Molybdenum silicide superconducting nanowire single photon detector. When cold down to below 1K, the nanowire becomes superconducting. A telecom photon has a very high probability to be absorbed in it, if it does it will break a Cooper pair and destroy the superconductivity, an electric signal can thus be recorded with a readout circuit. This device can have efficiency higher than 90%, with a repetition rate of tens of Mhz. We are now testing this original double spiral design, as it can cover a large area (high fill factor) with only two short turns (in the center). Such devices are directly used in our lab in Geneva, for quantum experiment such as QKD and quantum teleportation. In the latter case we could call this nanowire a “quantum portal”, as it can teleport the quantum state of a photon. Fabricated and imaged in CMi.


2017, February

Earthquake
Clemens Herkommer, Junqiu Liu, Mohammad Bereyhi LPQM

This SEM picture shows the surface of a silicon wafer with a layer of FOx ebeam resist peeling off after development. A written line can be seen as a solid structure embedded in an unexposed area that was not cleared due to a low contrast. Electron impingement during SEM imaging caused the flakes to charge up and delaminate from the wafer surface. On a micrometer-scale, this looks like the open earth crust after a heavy earthquake, with a pavement left over.


2017, January

Tie-Dye E-beam Sample
Martin Friedl, LMSC

In the process of making contacts to (111)B GaAs triangular chips, I was impressed by this pattern that came out of the spin-coater.
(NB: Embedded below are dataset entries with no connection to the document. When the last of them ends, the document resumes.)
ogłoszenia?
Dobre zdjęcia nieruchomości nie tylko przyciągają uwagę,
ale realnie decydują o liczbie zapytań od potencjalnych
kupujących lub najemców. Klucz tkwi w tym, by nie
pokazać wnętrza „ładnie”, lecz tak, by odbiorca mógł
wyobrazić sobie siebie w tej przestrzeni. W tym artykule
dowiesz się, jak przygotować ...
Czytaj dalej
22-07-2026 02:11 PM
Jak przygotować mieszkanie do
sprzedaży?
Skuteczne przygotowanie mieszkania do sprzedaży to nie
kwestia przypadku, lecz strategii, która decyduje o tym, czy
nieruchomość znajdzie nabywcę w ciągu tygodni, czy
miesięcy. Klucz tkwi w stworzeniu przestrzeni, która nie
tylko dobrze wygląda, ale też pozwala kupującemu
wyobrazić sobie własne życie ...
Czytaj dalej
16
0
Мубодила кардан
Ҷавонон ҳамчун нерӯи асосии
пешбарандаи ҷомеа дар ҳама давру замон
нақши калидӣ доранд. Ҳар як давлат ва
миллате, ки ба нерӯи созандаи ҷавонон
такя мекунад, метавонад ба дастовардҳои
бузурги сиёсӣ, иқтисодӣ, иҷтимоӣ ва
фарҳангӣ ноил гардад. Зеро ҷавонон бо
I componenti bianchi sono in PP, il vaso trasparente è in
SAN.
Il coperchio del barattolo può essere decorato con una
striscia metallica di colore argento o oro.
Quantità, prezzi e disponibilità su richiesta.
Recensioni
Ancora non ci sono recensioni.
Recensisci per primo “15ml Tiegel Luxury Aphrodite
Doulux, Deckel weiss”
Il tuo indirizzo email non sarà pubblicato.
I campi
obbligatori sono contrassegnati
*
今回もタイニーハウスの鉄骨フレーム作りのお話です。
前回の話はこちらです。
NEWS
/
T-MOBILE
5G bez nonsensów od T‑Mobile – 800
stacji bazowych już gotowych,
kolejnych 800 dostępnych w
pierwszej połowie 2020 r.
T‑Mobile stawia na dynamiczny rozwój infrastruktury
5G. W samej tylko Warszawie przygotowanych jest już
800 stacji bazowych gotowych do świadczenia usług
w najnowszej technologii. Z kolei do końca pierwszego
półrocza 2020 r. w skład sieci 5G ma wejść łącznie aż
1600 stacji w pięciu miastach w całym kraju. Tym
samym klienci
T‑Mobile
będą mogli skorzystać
This psychedelic pattern is caused by the relief on the e-beam sample, namely, the raised triangular chip stuck with Indium on the flat square silicon dummy. This colorful pattern actually means the PMMA/MMA resist stack is non-uniform in thickness, however, you will notice the GaAs triangle itself has a uniform coating, which is really all that matters!

Array of super nova
Stefano Varricchio, LMIS4

Nanostructured silicon embedded in amorphous carbon and silicon dioxide surface after planarization. Or you can think about them as timeframes of a huge supernova captured with a space telescope.

“U” structure
Luka Ciric, LPMC

Focused Ion Beam was employed to cut a lamella out from a layered material and to shape it according to the “U” structure. Suchconfiguration allows for the simultaneous measurement of the electrical resistivity along the different crystallographic direction of the sample. It represents a very reliable method to estimate the electronic anisotropy of a material relevant for electronic applications.